The eff-482 locus of Sinorhizobium meliloti CXM1-105 that influences symbiotic effectiveness consists of three genes encoding an endoglycanase, a transcriptional regulator and an adenylate cyclase.

The mutant T482 of Sinorhizobium meliloti CXM1-105, which carries a Tn5 insertion on megaplasmid 1, exhibits an enhanced symbiotic efficiency phenotype. Three genes, eglC, cya3 and syrB2, were identified in the eff-482 region tagged by the Tn5 insertion in T482. The eglC gene encodes an endoglycanase which contributes to the depolymerization of the exo-polysaccharide succinoglycan. The N-terminal region of the predicted cya3 gene product was similar to eukaryotic-type adenylate cyclases from Brevibacterium liquefaciens and Streptomyces coelicolor. Four contiguous tetratricopeptide repeats which are known to mediate protein-protein interactions were identified in the C-terminal portion of Cya3. Complementation analysis demonstrated that cya3 indeed encodes a functional adenylate cyclase. A central helix-turn-helix DNA-binding motif and a putative C-terminal coiled-coil structure implicated in protein oligomerization were found in SyrB2. Extra copies of the syrB2 gene negatively affect transcription of both syrB2 itself and cya3. The Tn5 insertion in T482 was localized between the divergently transcribed genes eglC and syrB2. It eliminated eglC function and slightly stimulated transcription of both syrB2 and cya3, which lies downstream of syrB2. Mutants carrying insertions of the lacZ-Gm interposon in the genes eglC, syrB2 and cya3 exhibit the same phenotype as mutant T482, indicating that these three genes influence symbiotic efficiency.

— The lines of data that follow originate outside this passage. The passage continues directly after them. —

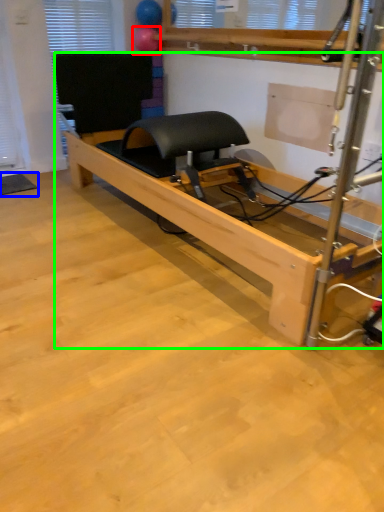
Question: Estimate the real-world distances between objects in this image. Which object is closer to balloon (highlighted by a red box), yoga mat (highlighted by a blue box) or furniture (highlighted by a green box)?

Choices:
 (A) yoga mat
 (B) furniture

Answer: (B)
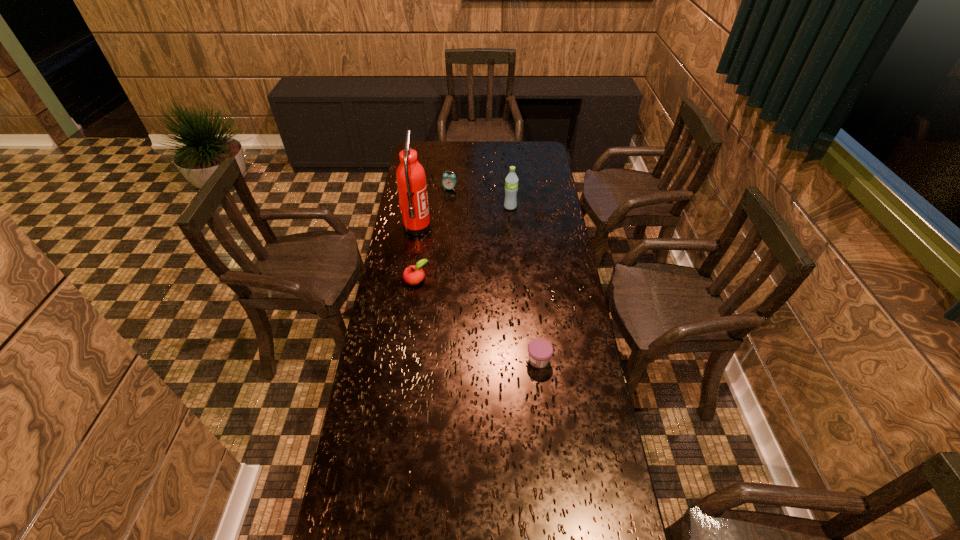
In order to click on vacant region located on the face of the alarm clock in this screenshot , I will do `click(448, 207)`.

Where is `free point located 0.310m on the right of the apple`? The height and width of the screenshot is (540, 960). free point located 0.310m on the right of the apple is located at coordinates click(x=507, y=280).

This screenshot has width=960, height=540. What are the coordinates of `free space located on the front label of the jam` in the screenshot? It's located at (497, 360).

The image size is (960, 540). Find the location of `vacant region located on the front label of the jam`. vacant region located on the front label of the jam is located at coordinates (444, 360).

Identify the location of vacant space positioned on the front label of the jam. This screenshot has width=960, height=540. pyautogui.click(x=415, y=360).

Identify the location of fire extinguisher that is at the left edge. The width and height of the screenshot is (960, 540). [x=411, y=180].

Locate an element on the screen. This screenshot has height=540, width=960. apple positioned at the left edge is located at coordinates (414, 274).

In order to click on object located at the right edge in this screenshot , I will do (x=540, y=351).

Locate an element on the screen. The height and width of the screenshot is (540, 960). vacant space at the left edge of the desktop is located at coordinates (387, 494).

Image resolution: width=960 pixels, height=540 pixels. Identify the location of vacant region at the right edge of the desktop. (553, 171).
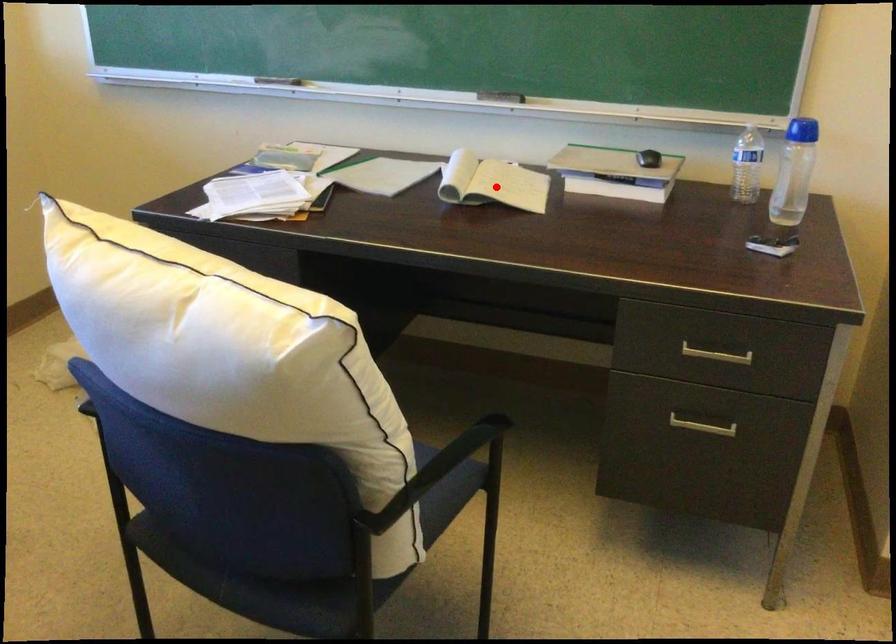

Isolation of Sinorhizobium meliloti Tn5 mutants with altered cytochrome terminal oxidase expression and improved symbiotic performance.

The relationship between whole-cell redox potential, cytochrome composition in free-living culture and symbiotic activity of Sinorhizobium meliloti was studied. Three Tn5-induced mutants with increased cellular redox potential were generated. Stationary cultures of mutants Tb9 and Tb16 in contrast to the parental strain produced the b-type terminal oxidase that may be similar to the symbiotically essential cytochrome oxidase cbb3 of Bradyrhizobium japonicum. Increase in the symbiotic effectiveness of all three mutants and in O2 consumption rate in free-living cultures was observed. Mutants Tb1 and TB16 were also characterized by an increase in fixNOQP gene expression. Consequently, the mutations probably affect at least two different steps of rhizobial respiratory metabolism operating both in free-living cells and endosymbiotic forms.